The Chemical Facility Anti-Terrorism Standards (CFATS) regulations classifies facilities in tiers of risk based upon the quantities and types of 325 chemicals that might be used in terrorism—mainly mass destruction for causing large numbers of deaths.
Greg Handke, chemical security inspector with the DHS, in talking about CFATS last summer, said that since it is a self-identification program, the first thing a retailer takes a look at is these 325 chemicals and then looks at whether any of the companies’ facility has any of the chemicals at the volumes, including mixtures or concentrations, outlined by the program.

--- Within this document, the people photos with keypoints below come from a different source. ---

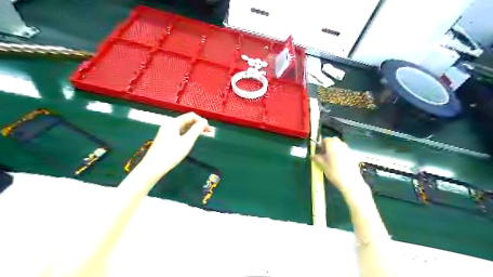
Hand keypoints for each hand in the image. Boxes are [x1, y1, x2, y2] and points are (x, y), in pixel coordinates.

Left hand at [142, 112, 212, 174]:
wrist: (153, 168)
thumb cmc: (171, 154)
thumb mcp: (187, 141)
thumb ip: (196, 130)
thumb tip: (204, 122)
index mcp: (173, 123)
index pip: (191, 116)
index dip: (201, 120)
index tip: (209, 129)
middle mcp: (169, 124)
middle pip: (187, 120)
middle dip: (198, 124)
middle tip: (208, 132)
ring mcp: (167, 132)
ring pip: (184, 127)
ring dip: (194, 129)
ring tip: (202, 135)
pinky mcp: (166, 139)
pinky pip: (180, 133)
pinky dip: (188, 134)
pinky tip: (191, 140)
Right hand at [309, 137, 367, 195]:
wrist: (350, 181)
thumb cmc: (333, 171)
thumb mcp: (322, 165)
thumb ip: (316, 158)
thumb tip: (311, 155)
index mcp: (332, 145)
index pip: (325, 139)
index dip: (321, 144)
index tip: (319, 151)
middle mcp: (340, 145)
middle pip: (334, 140)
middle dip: (329, 144)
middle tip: (325, 153)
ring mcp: (348, 149)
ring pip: (340, 144)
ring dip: (335, 148)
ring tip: (331, 158)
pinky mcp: (352, 155)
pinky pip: (345, 150)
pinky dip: (341, 152)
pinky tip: (339, 162)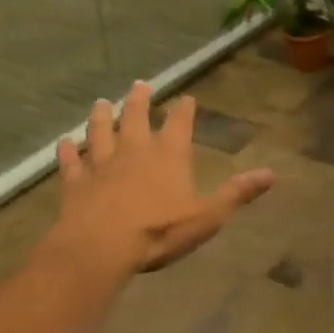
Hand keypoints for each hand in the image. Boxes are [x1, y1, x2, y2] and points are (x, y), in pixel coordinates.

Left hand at [50, 82, 274, 275]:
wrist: (100, 248)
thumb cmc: (159, 231)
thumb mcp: (208, 215)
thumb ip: (237, 193)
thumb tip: (271, 173)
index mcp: (169, 154)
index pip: (179, 123)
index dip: (184, 110)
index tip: (186, 98)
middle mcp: (135, 149)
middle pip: (135, 117)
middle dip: (139, 100)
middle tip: (139, 85)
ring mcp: (102, 164)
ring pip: (100, 132)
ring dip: (101, 117)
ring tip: (102, 103)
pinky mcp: (76, 182)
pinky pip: (70, 162)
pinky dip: (66, 151)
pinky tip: (62, 142)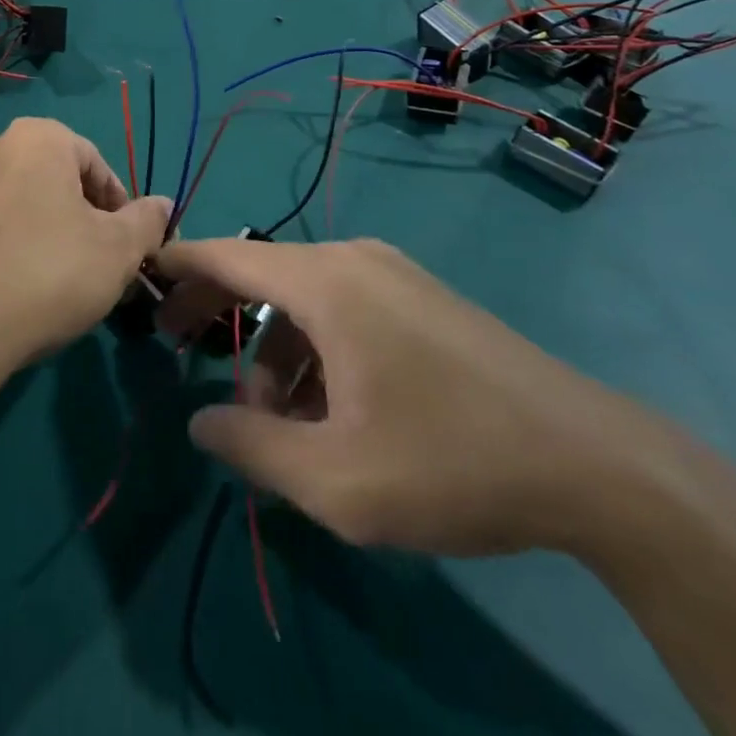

Handke provided rough numbers of between 40,000 and 50,000 companies that have filed Top-Screen, Security Vulnerability Assessments. Of those original numbers, approximately 4,400 facilities were found to be handling the chemicals of concern (COI) in volumes to rank them as high risk and having to meet applicable risk-based performance standards (RBPS). As companies’ volumes of COI being handled and sold go up or down for the future, new Top-Screens are expected to be filed to either take a company out of the high-risk tier or put them into that tier.
As one of the COI, ammonium nitrate is receiving its own special attention as one of the easiest products to use for bomb making. Special regulations on handling this fertilizer are separate. The “Secure Handling of Ammonium Nitrate” statutory authority is to counter the use of ammonium nitrate for an act of terrorism:
“Those regulations really look, for lack of a word, like a know-your-customer kind of activity. When I read the registry of ammonium nitrate handler requirements it is a Top-Screen similar to CFATS,” Handke said.
“Inventory control and know-your-customer work together for unregulated or regulated (high-risk) facilities,” Handke said. Facilities maintaining records for two or three years are typical today. “It is typical for companies from the perspective of even small companies having inventory control measures and repeat customer records.”